Aus den mittelalterlichen russischen Chroniken ist bekannt, dass die M. den Warägern 859 n. Chr. abgabenpflichtig waren und dass sie 862 am Kampf gegen die Waräger teilgenommen haben. 882 n. Chr. zogen sie gemeinsam mit dem Fürsten Oleg nach Kiew, der dort den Norden (Novgorod) und den Süden (Kiew) der Rus zu einem lockeren Herrschaftsverbund zusammenfügte. 907 n. Chr. nahmen sie an Olegs Feldzug gegen Konstantinopel teil. Danach werden die M. in den Chroniken nicht mehr erwähnt. Wohl aber sind bis in das 16. Jh. Ortsnamen überliefert, die auf die M. hindeuten. Auf die Existenz der M. als selbständige Ethnie lässt sich daraus allerdings nicht schließen. Archäologische Funde aus dem Siedlungsgebiet der M. zeigen, dass dort verschiedene Kulturen existiert, zumindest ihre Spuren hinterlassen haben; die Funde (v. a. Gebrauchsgegenstände, Schmuck, Waffen und Geldmünzen) stammen von den Wolgabulgaren, Warägern und slawischer Bevölkerung. Die wahrscheinliche Slawisierung der M. lässt sich an Änderungen im Bestattungsritus nachvollziehen, so in der Übernahme des für ostslawische Stämme charakteristischen Hügelgrabes im Laufe des 11. Jh. Die dem Grab beigelegten Gegenstände können dem Kulturkreis der Rus zugeordnet werden. Ende des 19. Jh. versuchten russische Forscher eine Verbindung zwischen der Selbstbezeichnung der Mari und dem überlieferten Namen der M. herzustellen, um daran die Zusammengehörigkeit beider Völker zu belegen. Die wissenschaftliche Auseinandersetzung mit dieser Theorie war besonders intensiv in der Mitte des 20. Jh. Heute geht die Forschung davon aus, dass die M. eine eigenständige Ethnie und nicht identisch mit den Mari waren, auch wenn beide Völker durch ihre geographische Nähe zweifellos miteinander in Verbindung standen. Wie die überlieferten Toponyme zeigen, stand die Sprache der M. dem Ostsee-Finnischen wahrscheinlich sogar näher als dem wolga-finnischen Mordwinisch oder Mari.

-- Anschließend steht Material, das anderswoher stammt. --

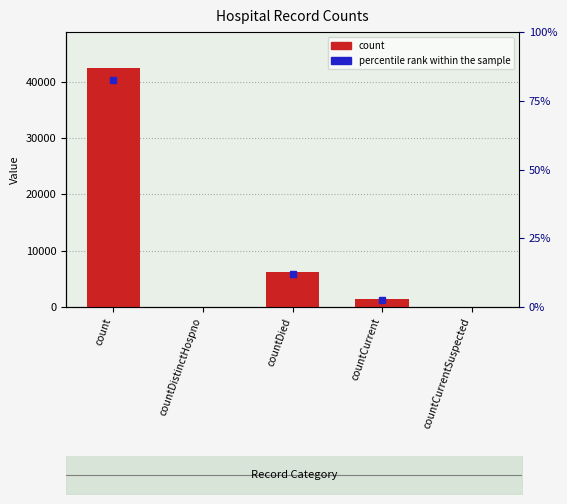

What is the change in value from countCurrent to countCurrentSuspected?

-1387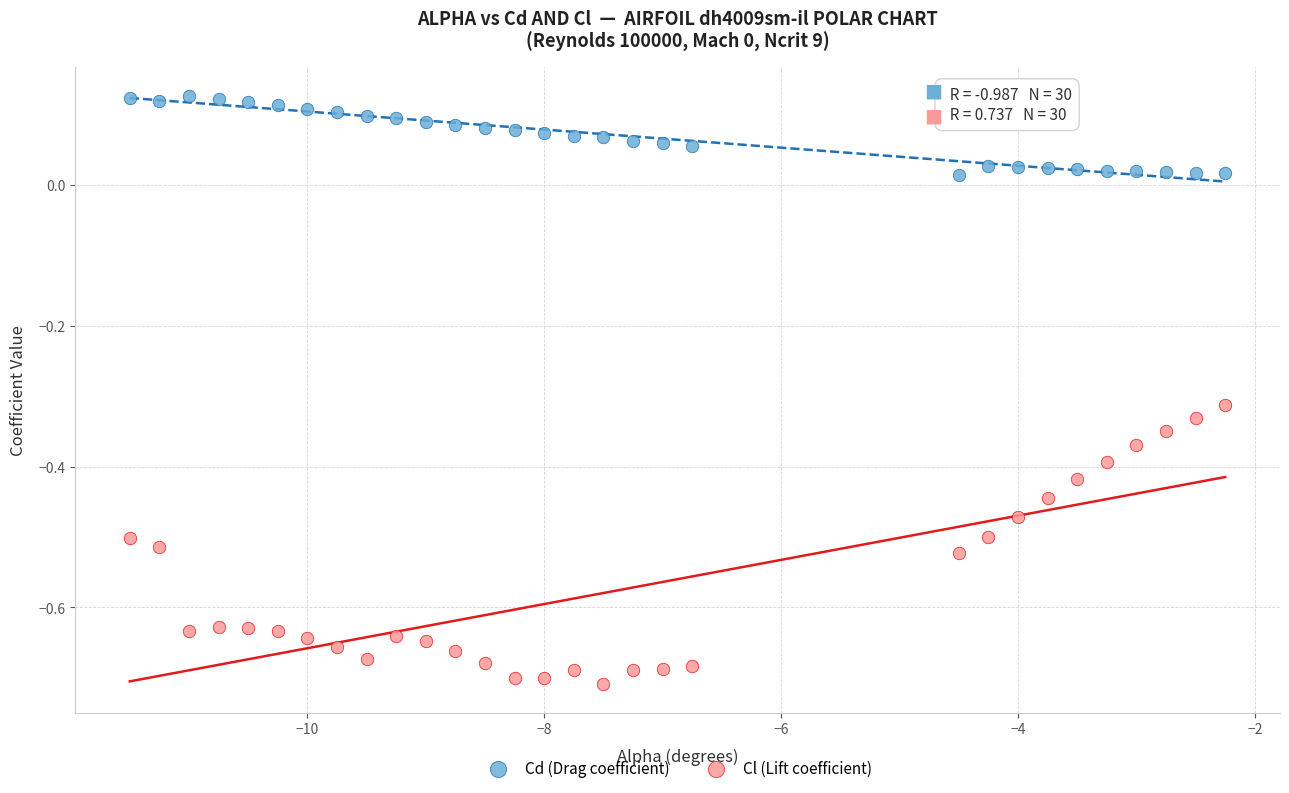

Across all data points, what is the range of X values (max minus min)?

9.2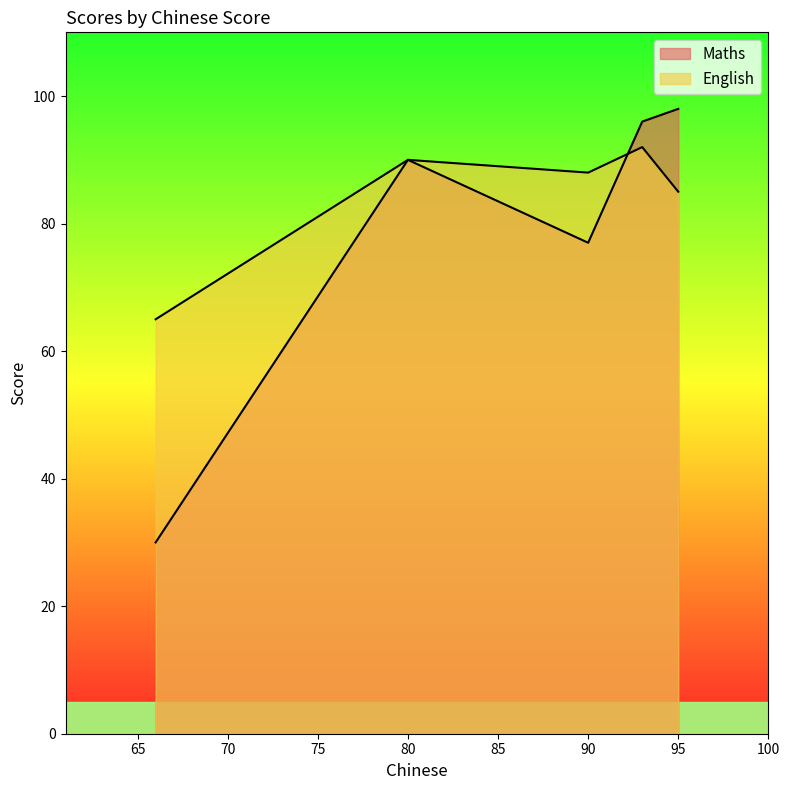

What is the maximum value for Maths?

98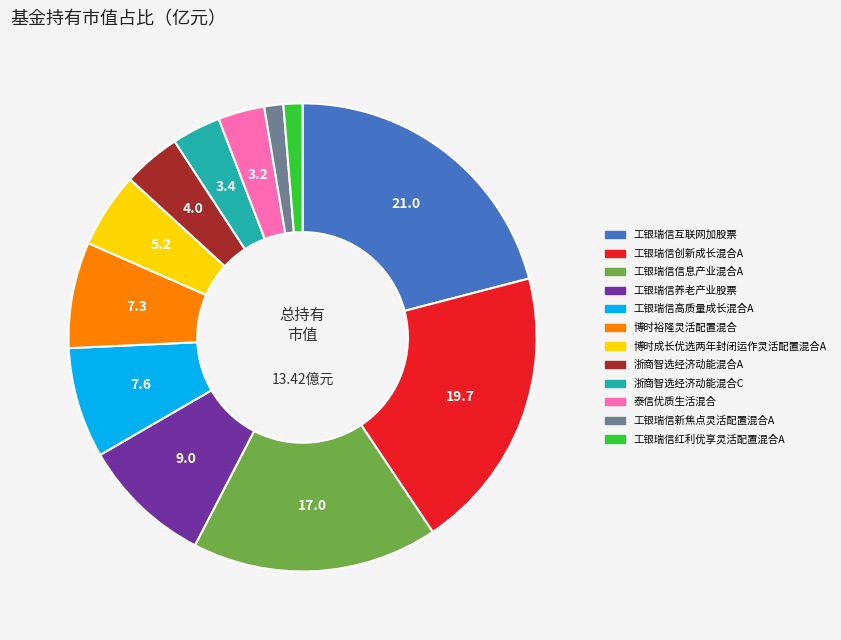

Is it true that 工银瑞信高质量成长混合A is 8% of the pie?

True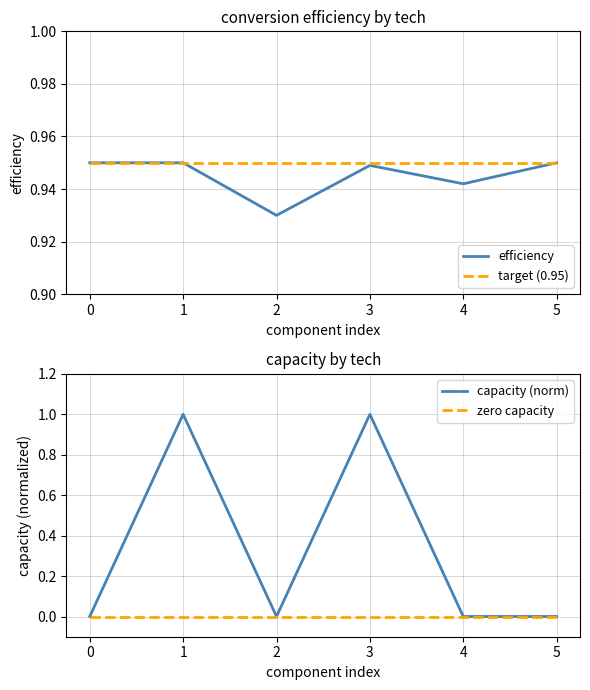

Reading left to right, list all the values displayed in this chart.

efficiency: 0.9	0.9	0.9	0.9	0.9	0.9
target (0.95): 0.9	0.9	0.9	0.9	0.9	0.9
capacity (norm): 0.0	1.0	0.0	1.0	0.0	0.0
zero capacity: 0.0	0.0	0.0	0.0	0.0	0.0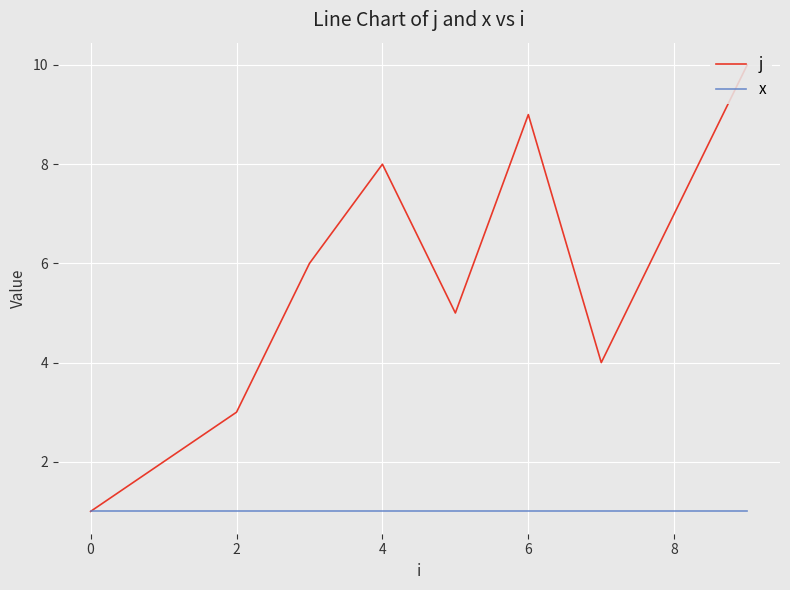

Rank the series by their maximum value, from highest to lowest.

j, x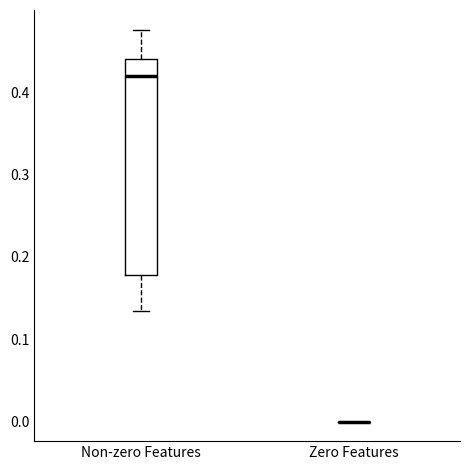

Which box is the tallest, from its lower edge to its upper edge?

Non-zero Features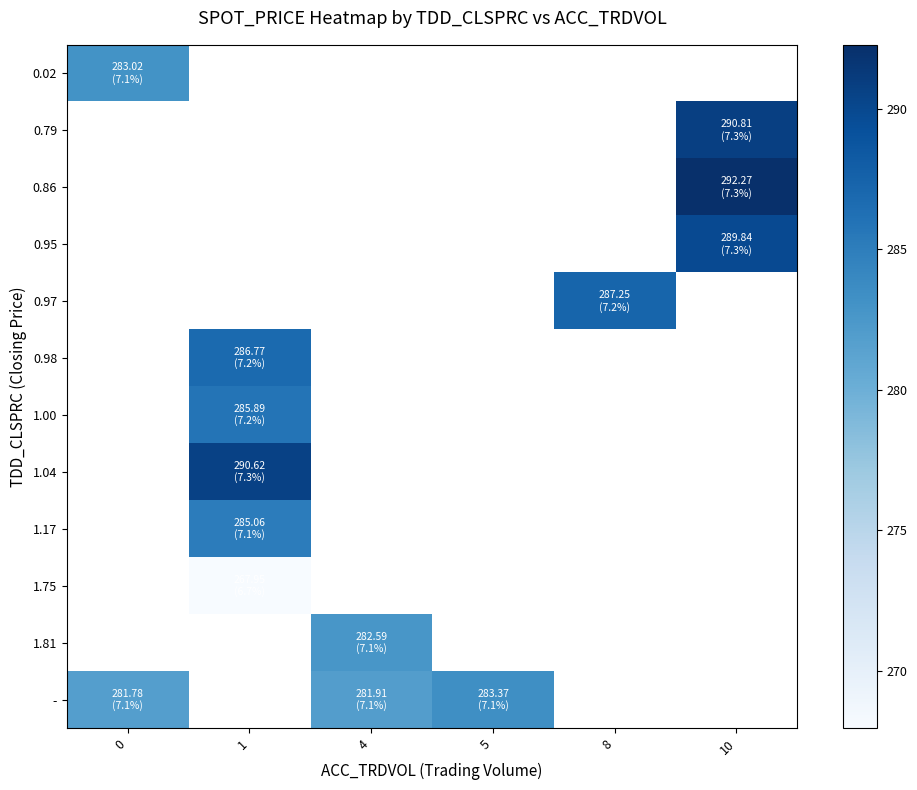

How many series are shown in this chart?

12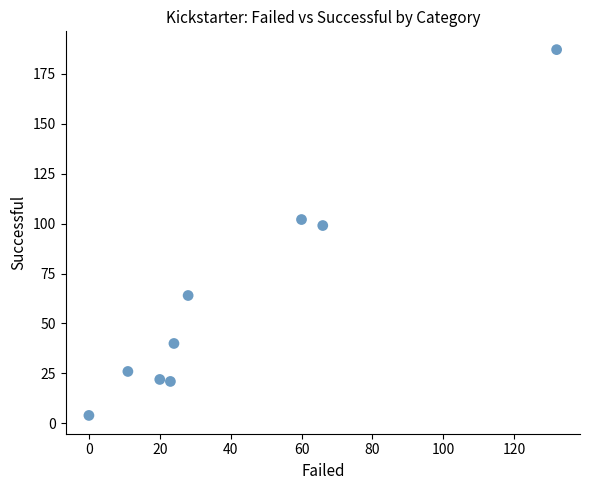

What is the range of Y values (max minus min)?

183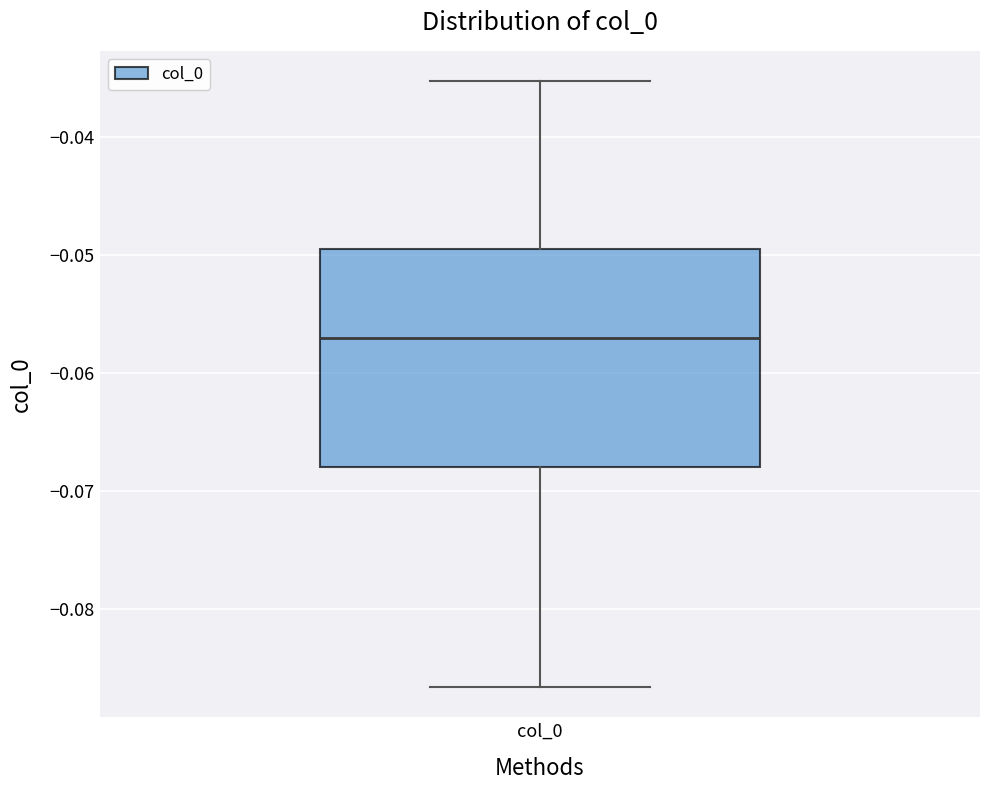

Where is the lower edge of the box for col_0 on the y-axis? The values are not printed on the chart, so give them approximately, as read against the axis.

-0.068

Décsy Gy. 1965: Die Merier und Muromer. Ders. (Hg.): Einführung in die finnisch-ugrische Sprachwissenschaft. Wiesbaden, 146–49. Klima L. 2000: A merják és a muromák története. Nanovfszky Gy. (Hg): Nyelvrokonaink. Budapest, 89–90. Pogodin A. 1933: Was ist Merja? Liber semisaecularis Societas Fenno-Ugricae. Helsinki, 326–30. Ravila P. 1937: Das Merja-problem im lichte der ortsnamenforschung. Finnisch-Ugrische Forschungen 24, 10–17. Ravila P. 1940: Polemik. Merja und Tscheremissen. Finnisch-Ugrische Forschungen 26, 19–26. Tkačenko O. B. 1985: Merjanskij jazyk. Kiev. Winkler E. 2002: Merja. Okuka M. (Hg.): Lexikon der Sprachen des europäischen Ostens. Klagenfurt, 959–60.